Virgin Labfest 9

I completely forgot that I had agreed to come to watch the Virgin Labfest at the CCP today because a friend, Lawrence Fajardo, was directing one of the new one-act plays that was to show.

the program of this year's Virgin Labfest

the program of this year’s Virgin Labfest

The Virgin Labfest happens every year; it is a showcase of new plays that have never been staged and, if I’m not mistaken, are the products of a yearly 2-week workshop for budding dramatists. I had attended one several years ago when my friend, theatre and commercial director Melvin Lee asked me to come to watch Agnoia by Lisa Magtoto, which I enjoyed immensely. It was really good and it opened my eyes to the possibilities of Filipino theatre. It is unfortunate that, when I was growing up, I was introduced to a whole lot of original Filipino plays that were badly staged and over-directed. I did not have a high regard for it until I saw Agnoia. That changed everything for me.

So, I was happy to be at the CCP again to watch Virgin Labfest 9. I went to watch Imbisibol by Heryln Alegre, which is directed by Law Fajardo but the shows come in sets of three. So I was also able to catch Kapit by George De Jesus III and directed by Melvin Lee and Kudeta! Kudeta! by Jimmy Flores and directed by Airel Yonzon.

Imbisibol is just totally inspired. First of all, it was an amazing play. The script was so intelligent — funny and dark and poignant, all at the same time — and it was so layered but it showed great characteristics of the Filipino in another country (in this case, Japan) but without overstating or being obvious about it. Law is an excellent filmmaker but this is his first professional foray into stage directing and he shows many inspired moments including a difficult scene with a television set that plays right on cue as the script demands it and a moment when the four characters on stage group themselves into two and talk, at the same time, giving you the impression that it’s really happening and it’s not staged for the theatre; it created the illusion of an actual moment happening. It was so inspired because the scene was not a narrative point where if you missed the details of either conversation, it wouldn’t have affected the whole theme or plot of the play. It happens just at the right time and at the right moment to make us forget, for one second, we are watching a play, and gives us this feeling that we are watching a real moment in time. Truly inspired.

What made Imbisibol even more amazing was that it was announced right at the beginning of the play that the lead actress playing one of the parts had to step out for health reasons and the stage manager was to read her parts for the performance. The stage manager, Amihan Ruiz, knew the blocking by heart and had to imbibe the role and the words in four hours, and while she did bring her script on stage, she barely looked at it and she played the part extremely well. She was on point, her rapport with the other characters were very strong, and she was able to bring a wholly nuanced performance to the role. It was amazing and true triumph for her.

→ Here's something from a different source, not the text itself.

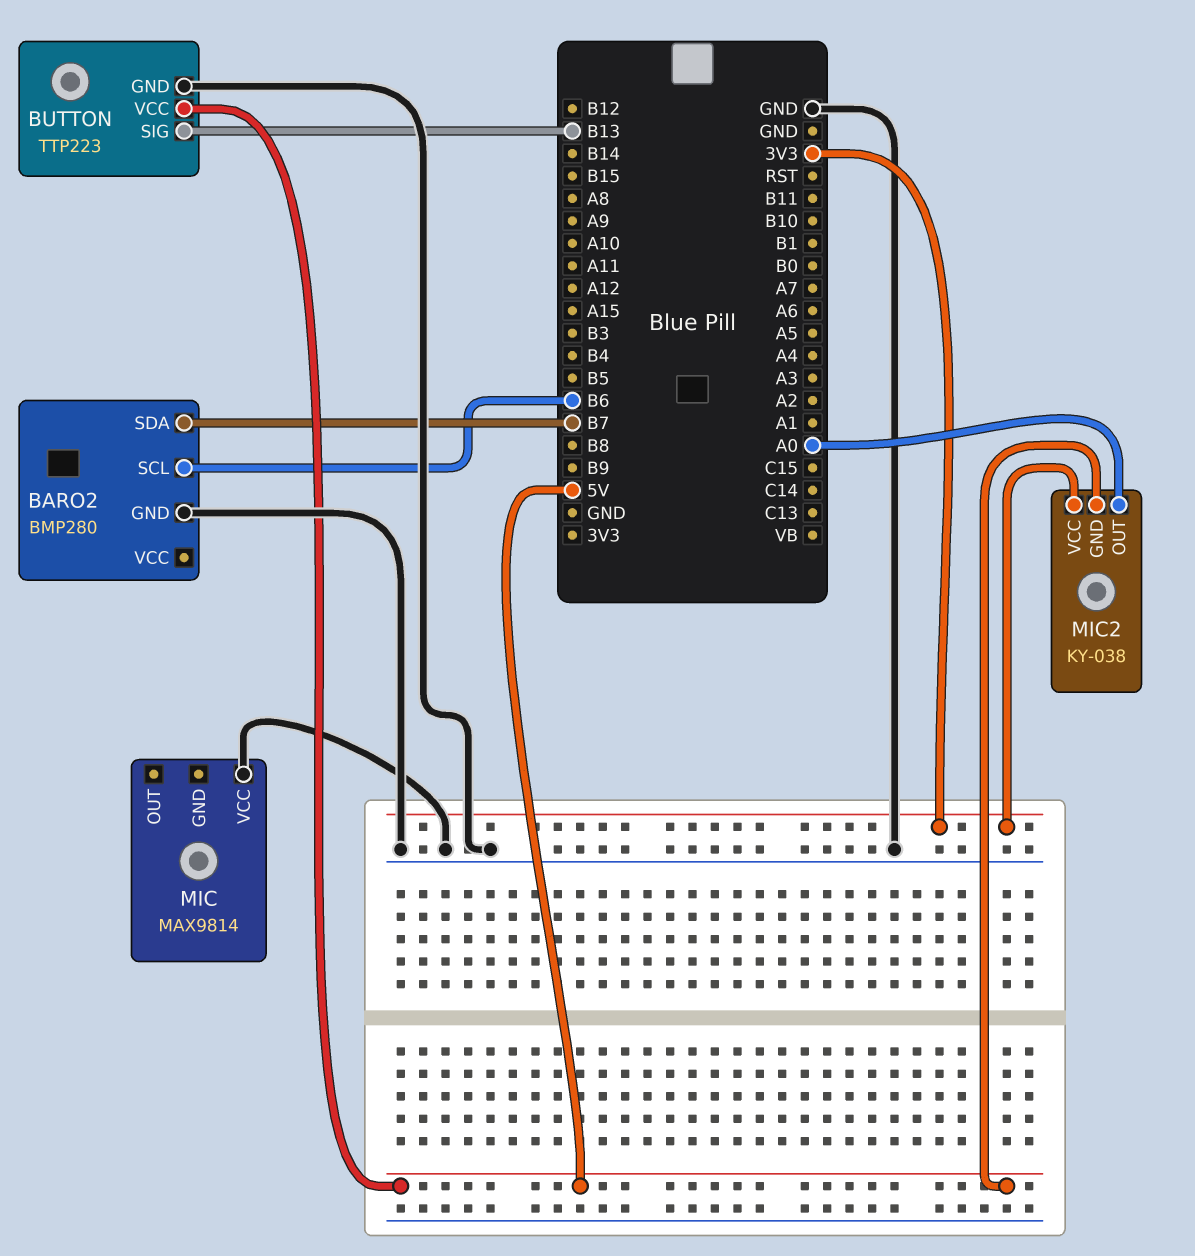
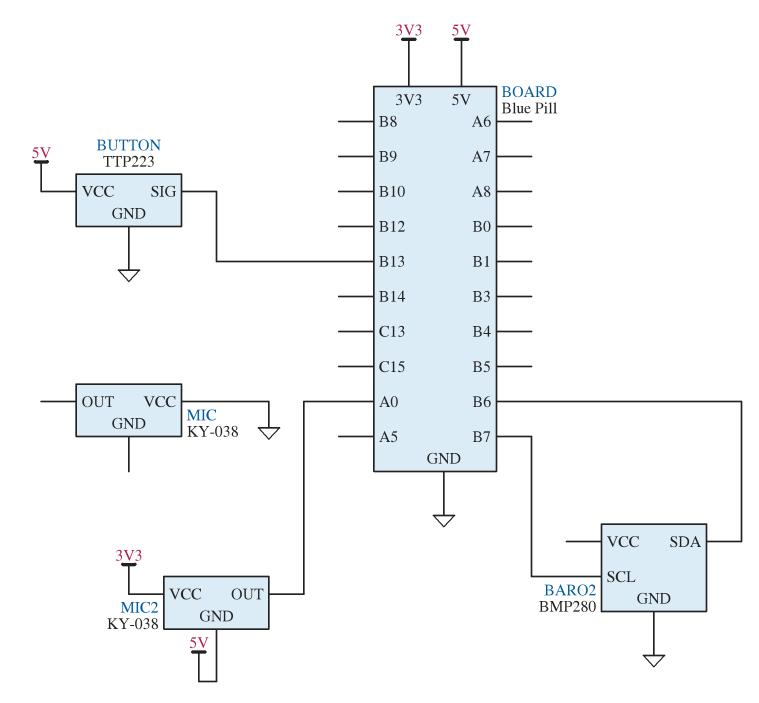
BARO2 pin SCL: B6 -> B7
BARO2 pin SDA: B7 -> B6
MIC: MAX9814 -> KY-038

getting cultural at the CCP

getting cultural at the CCP

Kapit is a beautiful duet between a young man and an older woman and their rather complicated relationship. Played by Sherry Lara and Chrome Cosio, the story of the two unlikely lovers are revealed over an argument that bubbles steadily and explodes to reveal deep, dark secrets. It’s a powerful play and leaves indelible marks in the heart.

Kudeta! Kudeta! was the last of the three plays and the least successful, by a long mile. It was pretentious and badly thought out. It made no clear points and resorted to gimmicks. The acting was quite bad except for Myke Solomon who did admirably for a very weak script and could not save the entire performance. It was messy. It was an awful way to end the afternoon, but the two plays that preceded it were so good that it was easy not to be disturbed by how bad Kudeta! Kudeta! was. At the same time, had Kudeta! Kudeta! been the first play or the second play, it would have created a disconnect between the rest of the shows so I think it was best that it was the last.

I’m glad to have gone and I wish to be able to catch more plays (both Filipino and international) because it’s really an amazing experience, to be in the theatre, and to watch a play unfold the way it does right before your eyes. It’s such a magical experience and I am so happy that the place was filled to the brim. People still go to watch plays. That’s such a wonderful thing.

In fact, Law had said that I should try out for Virgin Labfest next year. It’s in my head. I’m actually thinking of doing it. How exciting! To write a play. I’ve never really done it before. I think in film and poetry, I don’t know if I can do it. I have a year to try.